Location and How to Get There
Necropolis Cristobal Colon is located in Havana’s downtown district Vedado. The neighborhood of Vedado is part of the municipality Plaza de la Revolucion (“Revolution Square”), and the Necropolis is situated just south of the square.
The Necropolis is filled with such resplendent monuments, as much memorials for the dead as they are records of Cuban history. Among these notable grave sites is the Mausoleo de los Bomberos, or “The Firemen Monument.” Also known as Panteon del Cuerpo de Bomberos, it was erected in memory of the firefighters whose lives had been lost in the great fire that occurred on May 17, 1890. Designed by architects Julio Zapata and Agustin Querol, the 75-foot memorial is topped by a statue which is the highest one in the entire cemetery.
Perhaps the most popular grave in the Necropolis is that of Amelia Goyre de Hoz, known as La Milagrosa, “The Miraculous One.” Amelia passed away on May 3, 1901 while she gave birth to her son, who had unfortunately also died. Mother and son were buried together in the same coffin, with the child placed at the mother’s feet. But when the coffin had later been opened, the infant was purportedly found in the mother’s arms. Since then, La Milagrosa had been considered as an unofficial patron saint of children and childless women. According to tradition, one is to knock on the grave thrice with a brass ring, touch the tomb, then ask for a favor and back away from the tomb for their prayers to be answered.
The cemetery was named after famed explorer Cristobal Colon, better known to the rest of the world as Christopher Colombus. Designed by Spanish architect Calixto Arellano de Loira y Cardoso, its construction took place between 1871 and 1886. In 1987, the Necropolis was declared a Cuban National Monument.
The entrance fee isn’t very expensive. It only costs US $5 to get in, but visitors with cameras or those who may want a personal guide would have to pay extra. Maps to the cemetery are available for only $1.

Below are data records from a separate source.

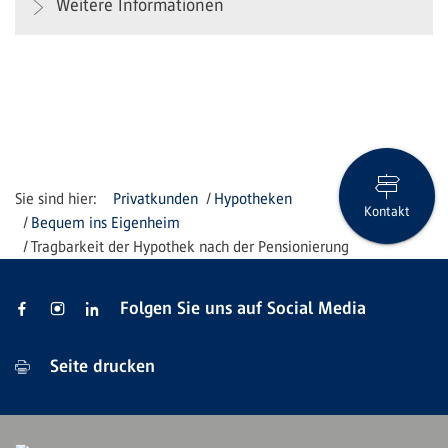
Weitere Informationen
Privatkunden
Hypotheken
Kontakt
Bequem ins Eigenheim
Tragbarkeit der Hypothek nach der Pensionierung
Folgen Sie uns auf Social Media
Seite drucken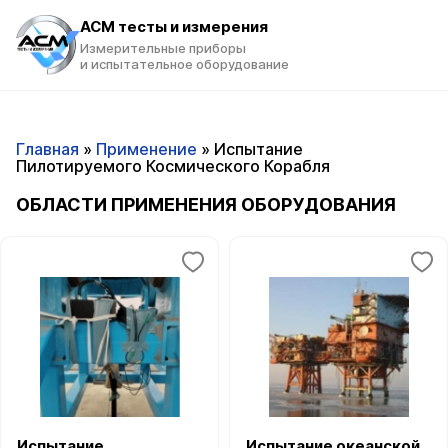
ACM тесты и измерения
Измерительные приборы
и испытательное оборудование
Главная
»
Применение
»
Испытание
Пилотируемого Космического Корабля
ОБЛАСТИ ПРИМЕНЕНИЯ ОБОРУДОВАНИЯ
Испытание
Испытание океанской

There have been more than 1 million people buried in the Necropolis Cristobal Colon. Many renowned Cuban personalities have been buried here, including Alberto Diaz Gutierrez a.k.a. Alberto Korda, the famed photographer behind Guerrillero Heroico (“Heroic Guerilla”), the iconic picture of Argentine Marxist revolutionary Che Guevara. The cemetery’s layout was based by its architect Calixto de Loira on the symmetrical design of Roman military camps. It occupies an area of 57 hectares (140 acres), and has pathways that stretch on for 20 kilometers. The Necropolis is open to the public from 8 AM to 5 PM daily.